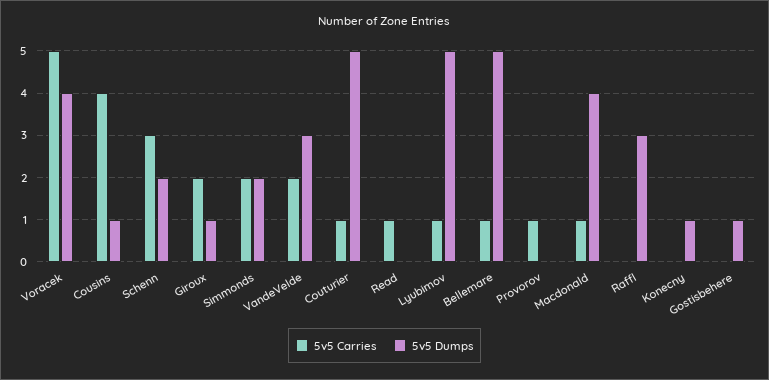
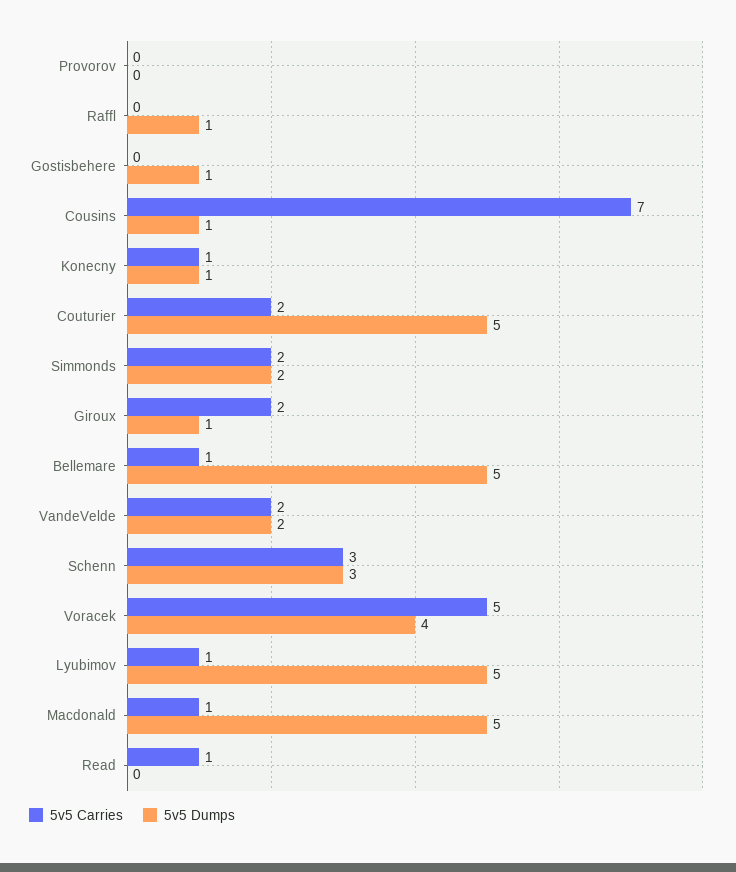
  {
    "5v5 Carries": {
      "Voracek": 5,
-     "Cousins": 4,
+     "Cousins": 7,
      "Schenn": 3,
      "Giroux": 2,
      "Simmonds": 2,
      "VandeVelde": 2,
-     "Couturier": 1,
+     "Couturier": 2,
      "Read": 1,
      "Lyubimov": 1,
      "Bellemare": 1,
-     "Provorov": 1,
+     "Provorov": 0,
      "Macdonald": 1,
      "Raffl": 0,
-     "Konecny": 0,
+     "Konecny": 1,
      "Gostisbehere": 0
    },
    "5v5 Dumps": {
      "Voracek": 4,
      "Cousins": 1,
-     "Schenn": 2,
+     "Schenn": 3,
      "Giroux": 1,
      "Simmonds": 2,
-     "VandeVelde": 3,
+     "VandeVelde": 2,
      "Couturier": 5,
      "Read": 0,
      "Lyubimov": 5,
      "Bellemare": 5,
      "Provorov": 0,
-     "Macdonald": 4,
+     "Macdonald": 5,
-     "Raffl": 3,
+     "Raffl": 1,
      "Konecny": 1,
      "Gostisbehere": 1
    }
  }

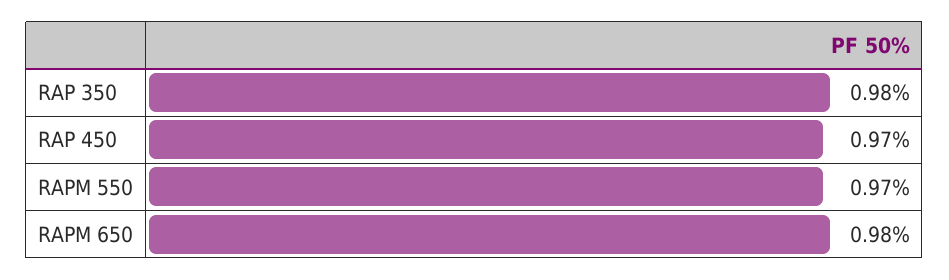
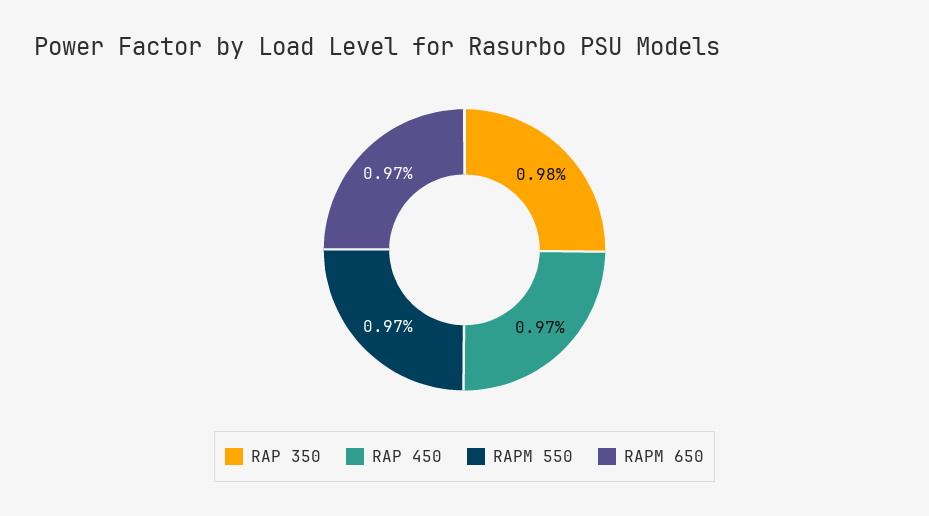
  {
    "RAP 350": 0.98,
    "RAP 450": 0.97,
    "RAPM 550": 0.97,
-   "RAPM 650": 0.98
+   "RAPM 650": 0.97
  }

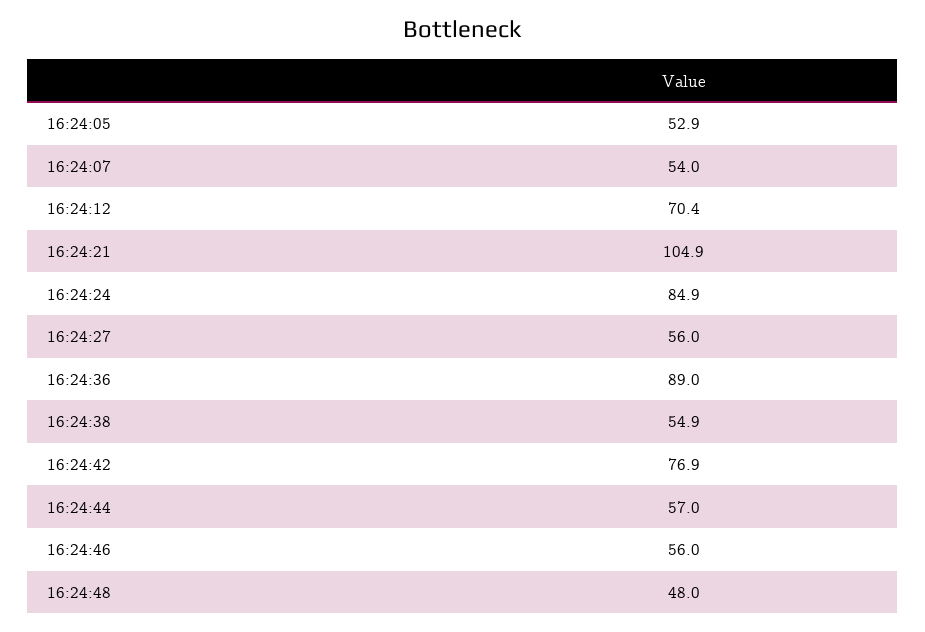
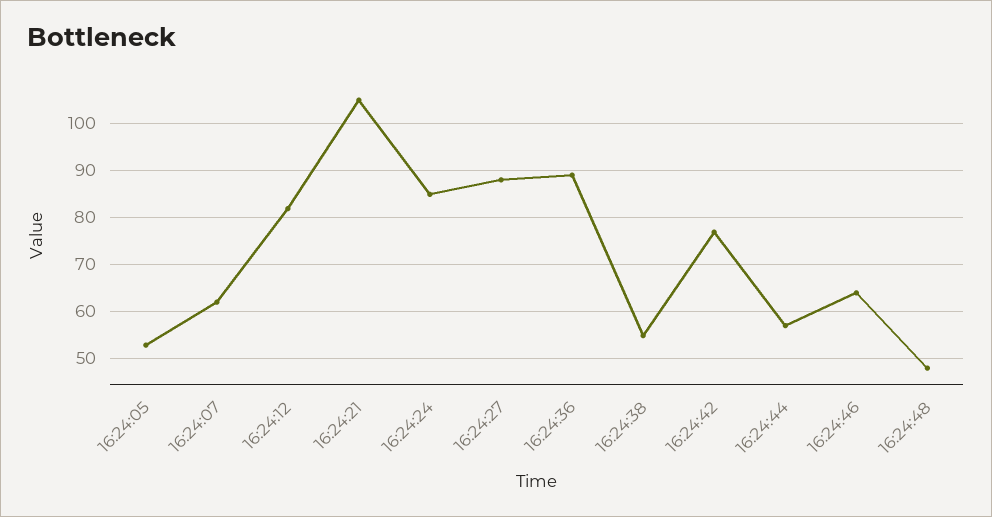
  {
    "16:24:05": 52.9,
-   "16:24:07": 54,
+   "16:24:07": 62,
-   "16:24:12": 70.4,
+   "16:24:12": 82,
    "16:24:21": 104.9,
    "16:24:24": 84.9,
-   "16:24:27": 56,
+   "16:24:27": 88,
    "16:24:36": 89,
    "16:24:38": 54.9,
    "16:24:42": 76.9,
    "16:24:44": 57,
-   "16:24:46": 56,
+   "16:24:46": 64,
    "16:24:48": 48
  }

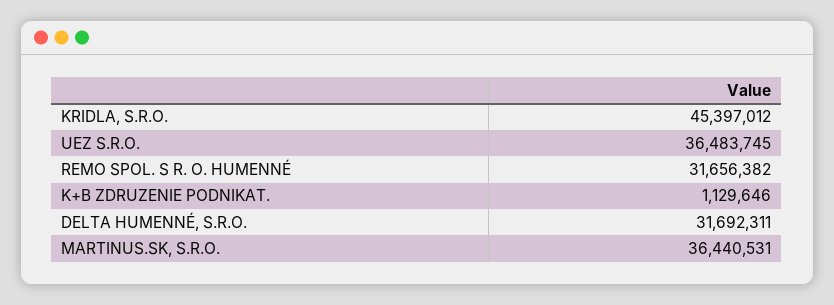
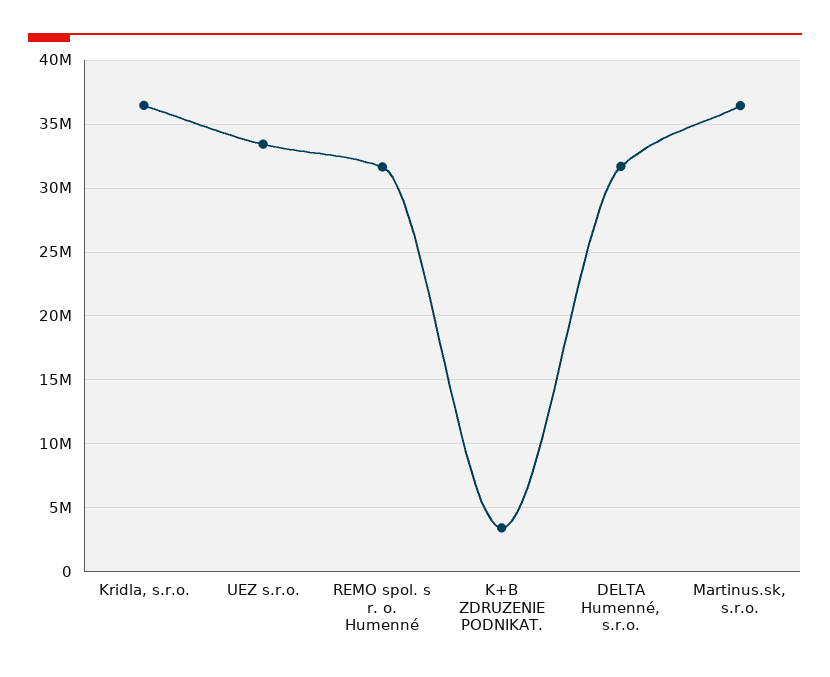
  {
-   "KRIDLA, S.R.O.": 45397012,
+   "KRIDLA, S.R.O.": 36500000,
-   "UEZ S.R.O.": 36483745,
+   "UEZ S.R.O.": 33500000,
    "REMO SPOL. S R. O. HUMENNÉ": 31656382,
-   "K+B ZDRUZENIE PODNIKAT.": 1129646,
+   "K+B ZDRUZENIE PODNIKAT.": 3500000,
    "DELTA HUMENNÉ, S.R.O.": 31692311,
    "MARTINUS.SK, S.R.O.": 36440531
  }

> **TASK**
Exclude all images, then retype the records above without alteration.

> **OUTPUT FOR THIS TASK**
  {
    "5v5 Carries": {
      "Voracek": 5,
-     "Cousins": 4,
+     "Cousins": 7,
      "Schenn": 3,
      "Giroux": 2,
      "Simmonds": 2,
      "VandeVelde": 2,
-     "Couturier": 1,
+     "Couturier": 2,
      "Read": 1,
      "Lyubimov": 1,
      "Bellemare": 1,
-     "Provorov": 1,
+     "Provorov": 0,
      "Macdonald": 1,
      "Raffl": 0,
-     "Konecny": 0,
+     "Konecny": 1,
      "Gostisbehere": 0
    },
    "5v5 Dumps": {
      "Voracek": 4,
      "Cousins": 1,
-     "Schenn": 2,
+     "Schenn": 3,
      "Giroux": 1,
      "Simmonds": 2,
-     "VandeVelde": 3,
+     "VandeVelde": 2,
      "Couturier": 5,
      "Read": 0,
      "Lyubimov": 5,
      "Bellemare": 5,
      "Provorov": 0,
-     "Macdonald": 4,
+     "Macdonald": 5,
-     "Raffl": 3,
+     "Raffl": 1,
      "Konecny": 1,
      "Gostisbehere": 1
    }
  }

  {
    "RAP 350": 0.98,
    "RAP 450": 0.97,
    "RAPM 550": 0.97,
-   "RAPM 650": 0.98
+   "RAPM 650": 0.97
  }

  {
    "16:24:05": 52.9,
-   "16:24:07": 54,
+   "16:24:07": 62,
-   "16:24:12": 70.4,
+   "16:24:12": 82,
    "16:24:21": 104.9,
    "16:24:24": 84.9,
-   "16:24:27": 56,
+   "16:24:27": 88,
    "16:24:36": 89,
    "16:24:38": 54.9,
    "16:24:42": 76.9,
    "16:24:44": 57,
-   "16:24:46": 56,
+   "16:24:46": 64,
    "16:24:48": 48
  }

  {
-   "KRIDLA, S.R.O.": 45397012,
+   "KRIDLA, S.R.O.": 36500000,
-   "UEZ S.R.O.": 36483745,
+   "UEZ S.R.O.": 33500000,
    "REMO SPOL. S R. O. HUMENNÉ": 31656382,
-   "K+B ZDRUZENIE PODNIKAT.": 1129646,
+   "K+B ZDRUZENIE PODNIKAT.": 3500000,
    "DELTA HUMENNÉ, S.R.O.": 31692311,
    "MARTINUS.SK, S.R.O.": 36440531
  }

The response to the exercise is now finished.